> Task goal
An exact copy of the entries below is the expected answer.

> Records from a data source
------------

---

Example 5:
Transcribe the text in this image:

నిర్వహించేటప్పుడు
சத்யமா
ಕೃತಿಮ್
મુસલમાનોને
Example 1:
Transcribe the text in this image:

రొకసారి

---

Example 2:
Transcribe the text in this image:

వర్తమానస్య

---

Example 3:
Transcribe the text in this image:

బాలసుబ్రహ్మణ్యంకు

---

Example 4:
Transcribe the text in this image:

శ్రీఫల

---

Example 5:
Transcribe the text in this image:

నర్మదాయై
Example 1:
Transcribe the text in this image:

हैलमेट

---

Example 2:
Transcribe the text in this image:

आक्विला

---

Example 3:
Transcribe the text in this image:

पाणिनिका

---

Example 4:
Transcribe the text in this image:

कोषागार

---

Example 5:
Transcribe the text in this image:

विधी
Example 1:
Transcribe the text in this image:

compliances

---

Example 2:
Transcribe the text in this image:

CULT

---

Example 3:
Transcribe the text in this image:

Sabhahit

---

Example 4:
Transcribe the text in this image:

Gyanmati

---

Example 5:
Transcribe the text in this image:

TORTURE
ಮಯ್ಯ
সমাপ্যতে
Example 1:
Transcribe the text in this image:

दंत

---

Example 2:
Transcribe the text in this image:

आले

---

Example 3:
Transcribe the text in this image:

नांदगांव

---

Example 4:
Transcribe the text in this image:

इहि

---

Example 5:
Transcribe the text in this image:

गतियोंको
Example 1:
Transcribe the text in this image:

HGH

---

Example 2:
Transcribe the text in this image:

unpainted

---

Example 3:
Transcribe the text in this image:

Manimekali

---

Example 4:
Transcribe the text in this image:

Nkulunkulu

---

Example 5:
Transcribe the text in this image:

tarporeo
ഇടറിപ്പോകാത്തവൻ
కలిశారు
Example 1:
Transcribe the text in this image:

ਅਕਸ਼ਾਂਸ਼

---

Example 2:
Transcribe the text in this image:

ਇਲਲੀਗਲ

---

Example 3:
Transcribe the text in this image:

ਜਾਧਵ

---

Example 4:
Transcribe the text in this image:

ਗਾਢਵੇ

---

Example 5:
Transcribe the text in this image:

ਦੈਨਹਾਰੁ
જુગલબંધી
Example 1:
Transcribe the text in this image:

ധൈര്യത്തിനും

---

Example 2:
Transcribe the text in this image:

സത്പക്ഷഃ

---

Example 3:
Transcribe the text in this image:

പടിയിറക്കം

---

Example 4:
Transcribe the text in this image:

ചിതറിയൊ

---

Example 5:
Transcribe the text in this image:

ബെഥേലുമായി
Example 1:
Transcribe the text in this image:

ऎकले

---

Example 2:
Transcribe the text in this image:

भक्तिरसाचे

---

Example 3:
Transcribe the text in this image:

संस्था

------------

> Solution
---

Example 5:
Transcribe the text in this image:

నిర్వహించేటప్పుడు
சத்யமா
ಕೃತಿಮ್
મુસલમાનોને
Example 1:
Transcribe the text in this image:

రొకసారి

---

Example 2:
Transcribe the text in this image:

వర్తమానస్య

---

Example 3:
Transcribe the text in this image:

బాలసుబ్రహ్మణ్యంకు

---

Example 4:
Transcribe the text in this image:

శ్రీఫల

---

Example 5:
Transcribe the text in this image:

నర్మదాయై
Example 1:
Transcribe the text in this image:

हैलमेट

---

Example 2:
Transcribe the text in this image:

आक्विला

---

Example 3:
Transcribe the text in this image:

पाणिनिका

---

Example 4:
Transcribe the text in this image:

कोषागार

---

Example 5:
Transcribe the text in this image:

विधी
Example 1:
Transcribe the text in this image:

compliances

---

Example 2:
Transcribe the text in this image:

CULT

---

Example 3:
Transcribe the text in this image:

Sabhahit

---

Example 4:
Transcribe the text in this image:

Gyanmati

---

Example 5:
Transcribe the text in this image:

TORTURE
ಮಯ್ಯ
সমাপ্যতে
Example 1:
Transcribe the text in this image:

दंत

---

Example 2:
Transcribe the text in this image:

आले

---

Example 3:
Transcribe the text in this image:

नांदगांव

---

Example 4:
Transcribe the text in this image:

इहि

---

Example 5:
Transcribe the text in this image:

गतियोंको
Example 1:
Transcribe the text in this image:

HGH

---

Example 2:
Transcribe the text in this image:

unpainted

---

Example 3:
Transcribe the text in this image:

Manimekali

---

Example 4:
Transcribe the text in this image:

Nkulunkulu

---

Example 5:
Transcribe the text in this image:

tarporeo
ഇടറിപ്പോകാത്തവൻ
కలిశారు
Example 1:
Transcribe the text in this image:

ਅਕਸ਼ਾਂਸ਼

---

Example 2:
Transcribe the text in this image:

ਇਲਲੀਗਲ

---

Example 3:
Transcribe the text in this image:

ਜਾਧਵ

---

Example 4:
Transcribe the text in this image:

ਗਾਢਵੇ

---

Example 5:
Transcribe the text in this image:

ਦੈਨਹਾਰੁ
જુગલબંધી
Example 1:
Transcribe the text in this image:

ധൈര്യത്തിനും

---

Example 2:
Transcribe the text in this image:

സത്പക്ഷഃ

---

Example 3:
Transcribe the text in this image:

പടിയിറക്കം

---

Example 4:
Transcribe the text in this image:

ചിതറിയൊ

---

Example 5:
Transcribe the text in this image:

ബെഥേലുമായി
Example 1:
Transcribe the text in this image:

ऎकले

---

Example 2:
Transcribe the text in this image:

भक्तिरसाचे

---

Example 3:
Transcribe the text in this image:

संस्था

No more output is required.